* **DATA UNDER STUDY**:
• • • • • • •

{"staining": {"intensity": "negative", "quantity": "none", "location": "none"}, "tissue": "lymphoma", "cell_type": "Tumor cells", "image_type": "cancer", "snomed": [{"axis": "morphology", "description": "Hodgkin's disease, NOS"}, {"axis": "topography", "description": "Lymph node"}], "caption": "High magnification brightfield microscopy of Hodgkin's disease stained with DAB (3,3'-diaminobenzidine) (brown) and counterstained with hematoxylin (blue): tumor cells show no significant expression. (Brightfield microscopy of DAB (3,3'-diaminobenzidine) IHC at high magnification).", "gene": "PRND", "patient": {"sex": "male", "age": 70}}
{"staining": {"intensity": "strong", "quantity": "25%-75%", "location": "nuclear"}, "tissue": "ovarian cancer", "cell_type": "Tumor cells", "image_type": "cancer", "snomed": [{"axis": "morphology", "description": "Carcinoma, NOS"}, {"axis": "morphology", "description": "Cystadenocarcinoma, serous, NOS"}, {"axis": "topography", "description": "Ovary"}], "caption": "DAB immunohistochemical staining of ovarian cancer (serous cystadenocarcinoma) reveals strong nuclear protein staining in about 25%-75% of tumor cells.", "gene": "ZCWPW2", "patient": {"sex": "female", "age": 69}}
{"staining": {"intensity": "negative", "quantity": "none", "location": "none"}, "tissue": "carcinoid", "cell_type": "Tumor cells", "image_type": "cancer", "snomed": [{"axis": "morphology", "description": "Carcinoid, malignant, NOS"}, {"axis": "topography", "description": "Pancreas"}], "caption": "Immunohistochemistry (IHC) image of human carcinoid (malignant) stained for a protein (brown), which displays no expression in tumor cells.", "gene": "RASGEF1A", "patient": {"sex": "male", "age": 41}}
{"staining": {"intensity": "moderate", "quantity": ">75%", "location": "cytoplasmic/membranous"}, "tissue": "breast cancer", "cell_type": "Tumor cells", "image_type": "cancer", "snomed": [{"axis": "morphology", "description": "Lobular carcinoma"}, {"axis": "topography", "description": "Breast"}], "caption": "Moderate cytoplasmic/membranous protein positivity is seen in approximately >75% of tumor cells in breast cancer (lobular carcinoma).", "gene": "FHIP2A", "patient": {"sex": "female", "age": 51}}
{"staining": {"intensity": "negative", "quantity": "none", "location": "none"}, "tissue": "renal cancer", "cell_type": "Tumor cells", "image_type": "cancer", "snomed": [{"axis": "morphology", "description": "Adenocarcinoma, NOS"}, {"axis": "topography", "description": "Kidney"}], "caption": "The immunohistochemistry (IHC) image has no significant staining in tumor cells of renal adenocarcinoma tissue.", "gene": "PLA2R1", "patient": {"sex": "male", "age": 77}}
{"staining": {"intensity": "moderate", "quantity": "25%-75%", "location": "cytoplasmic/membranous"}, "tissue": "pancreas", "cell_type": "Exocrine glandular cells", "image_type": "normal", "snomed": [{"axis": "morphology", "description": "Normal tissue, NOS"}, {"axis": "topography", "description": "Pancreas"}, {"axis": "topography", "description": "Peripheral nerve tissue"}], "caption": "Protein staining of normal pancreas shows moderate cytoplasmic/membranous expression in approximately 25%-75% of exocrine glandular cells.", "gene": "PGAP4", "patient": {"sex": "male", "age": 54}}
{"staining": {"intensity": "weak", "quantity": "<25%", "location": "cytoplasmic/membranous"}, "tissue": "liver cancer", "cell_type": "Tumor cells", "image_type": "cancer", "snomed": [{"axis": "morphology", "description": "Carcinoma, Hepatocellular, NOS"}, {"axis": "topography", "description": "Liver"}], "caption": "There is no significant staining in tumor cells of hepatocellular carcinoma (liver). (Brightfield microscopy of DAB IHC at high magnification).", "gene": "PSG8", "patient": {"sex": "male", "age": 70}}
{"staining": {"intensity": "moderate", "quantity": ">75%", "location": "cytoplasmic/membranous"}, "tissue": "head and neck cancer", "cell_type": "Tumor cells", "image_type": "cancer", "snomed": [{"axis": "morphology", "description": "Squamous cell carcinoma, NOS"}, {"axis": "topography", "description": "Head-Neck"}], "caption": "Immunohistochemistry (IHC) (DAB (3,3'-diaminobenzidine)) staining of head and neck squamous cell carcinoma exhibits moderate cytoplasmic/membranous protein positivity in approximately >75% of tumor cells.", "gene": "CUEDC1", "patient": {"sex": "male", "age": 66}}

• • • • • • •

* **EXERCISE DIRECTIONS**: Wherever the word "expression" appears in the entries above, copy that line.

* **EXPECTED ANSWER**:
{"staining": {"intensity": "negative", "quantity": "none", "location": "none"}, "tissue": "lymphoma", "cell_type": "Tumor cells", "image_type": "cancer", "snomed": [{"axis": "morphology", "description": "Hodgkin's disease, NOS"}, {"axis": "topography", "description": "Lymph node"}], "caption": "High magnification brightfield microscopy of Hodgkin's disease stained with DAB (3,3'-diaminobenzidine) (brown) and counterstained with hematoxylin (blue): tumor cells show no significant expression. (Brightfield microscopy of DAB (3,3'-diaminobenzidine) IHC at high magnification).", "gene": "PRND", "patient": {"sex": "male", "age": 70}}
{"staining": {"intensity": "negative", "quantity": "none", "location": "none"}, "tissue": "carcinoid", "cell_type": "Tumor cells", "image_type": "cancer", "snomed": [{"axis": "morphology", "description": "Carcinoid, malignant, NOS"}, {"axis": "topography", "description": "Pancreas"}], "caption": "Immunohistochemistry (IHC) image of human carcinoid (malignant) stained for a protein (brown), which displays no expression in tumor cells.", "gene": "RASGEF1A", "patient": {"sex": "male", "age": 41}}
{"staining": {"intensity": "moderate", "quantity": "25%-75%", "location": "cytoplasmic/membranous"}, "tissue": "pancreas", "cell_type": "Exocrine glandular cells", "image_type": "normal", "snomed": [{"axis": "morphology", "description": "Normal tissue, NOS"}, {"axis": "topography", "description": "Pancreas"}, {"axis": "topography", "description": "Peripheral nerve tissue"}], "caption": "Protein staining of normal pancreas shows moderate cytoplasmic/membranous expression in approximately 25%-75% of exocrine glandular cells.", "gene": "PGAP4", "patient": {"sex": "male", "age": 54}}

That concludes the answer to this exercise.